Like all vibrant relationships, my equation with my gal pals is one that wavers between seemingly contradictory but exciting states. My girlfriends provide support but also challenge me. They comfort me and inspire me to do more. They question, they pester, they send naughty jokes and gifts. We share clothes, quotes, exercise routines. With some I share memories of school days when we wore our hair in two braids. With others, I have created unforgettable memories of exotic holidays in places like Spain and Switzerland. Many others have helped me professionally.

It’s hard to say who is my best friend. Almost as difficult as identifying the best item in a delicious buffet. Your meal is perfect when you have some of each item and pair the flavors. Each of my friends appeals to the different parts of me that coexist though not always in harmony. One friend is great for relationship advice while the other is a spiritual mentor. I love to travel with one while I discuss books with another. One is a super mom while another never wanted children. I have over-achievers, homemakers, doctors and decision-makers who are my friends. My friends add variety and spice to my otherwise bland life. While the past binds us in many ways, it is the promise of growing (older?) together that keeps the bond going. We are at a time in our life when we are coming into our own, finding our voices, loving our bodies as they are and acknowledging the wealth of friendship that we share.

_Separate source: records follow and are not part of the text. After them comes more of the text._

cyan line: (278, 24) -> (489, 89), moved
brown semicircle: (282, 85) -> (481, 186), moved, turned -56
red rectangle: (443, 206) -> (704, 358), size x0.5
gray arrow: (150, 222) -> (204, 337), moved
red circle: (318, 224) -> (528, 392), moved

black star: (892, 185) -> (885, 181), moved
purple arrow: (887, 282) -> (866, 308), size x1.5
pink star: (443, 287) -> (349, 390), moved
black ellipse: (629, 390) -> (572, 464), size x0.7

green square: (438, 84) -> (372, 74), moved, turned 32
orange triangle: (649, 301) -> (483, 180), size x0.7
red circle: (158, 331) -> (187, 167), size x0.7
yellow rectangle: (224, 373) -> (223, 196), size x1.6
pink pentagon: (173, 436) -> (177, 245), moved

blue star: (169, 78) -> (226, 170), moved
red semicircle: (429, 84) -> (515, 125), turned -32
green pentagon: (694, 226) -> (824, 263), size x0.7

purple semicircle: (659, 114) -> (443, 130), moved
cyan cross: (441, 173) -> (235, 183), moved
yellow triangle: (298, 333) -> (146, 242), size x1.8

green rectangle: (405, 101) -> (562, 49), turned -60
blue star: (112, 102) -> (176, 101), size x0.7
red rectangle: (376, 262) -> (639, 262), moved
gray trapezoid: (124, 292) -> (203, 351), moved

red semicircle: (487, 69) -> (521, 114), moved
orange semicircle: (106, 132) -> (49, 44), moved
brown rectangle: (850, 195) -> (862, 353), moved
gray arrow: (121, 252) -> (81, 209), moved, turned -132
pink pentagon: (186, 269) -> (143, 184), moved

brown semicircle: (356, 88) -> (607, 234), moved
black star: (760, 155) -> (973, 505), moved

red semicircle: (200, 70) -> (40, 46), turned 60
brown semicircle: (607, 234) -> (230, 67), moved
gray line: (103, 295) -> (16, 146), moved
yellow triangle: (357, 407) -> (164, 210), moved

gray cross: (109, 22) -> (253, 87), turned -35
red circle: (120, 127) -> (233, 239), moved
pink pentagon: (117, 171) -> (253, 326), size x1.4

I wasn’t surprised at the innocuous-looking message on a Whatsapp group this morning that said “one of the best things a man could do for this health is to be married to a woman whereas for a woman, one of the best things she could do for her health was to nurture her relationship with her girlfriends”. Spending time with girlfriends boosts serotonin, combats depression, improves physical health and mental well-being. Need I say more? I have all the scientific information I need to back my stance.

I insist on watching that movie with my girlfriend. We will then have a lingering conversation over a cup of coffee or perhaps some ice-cream to reduce stress and boost immunity.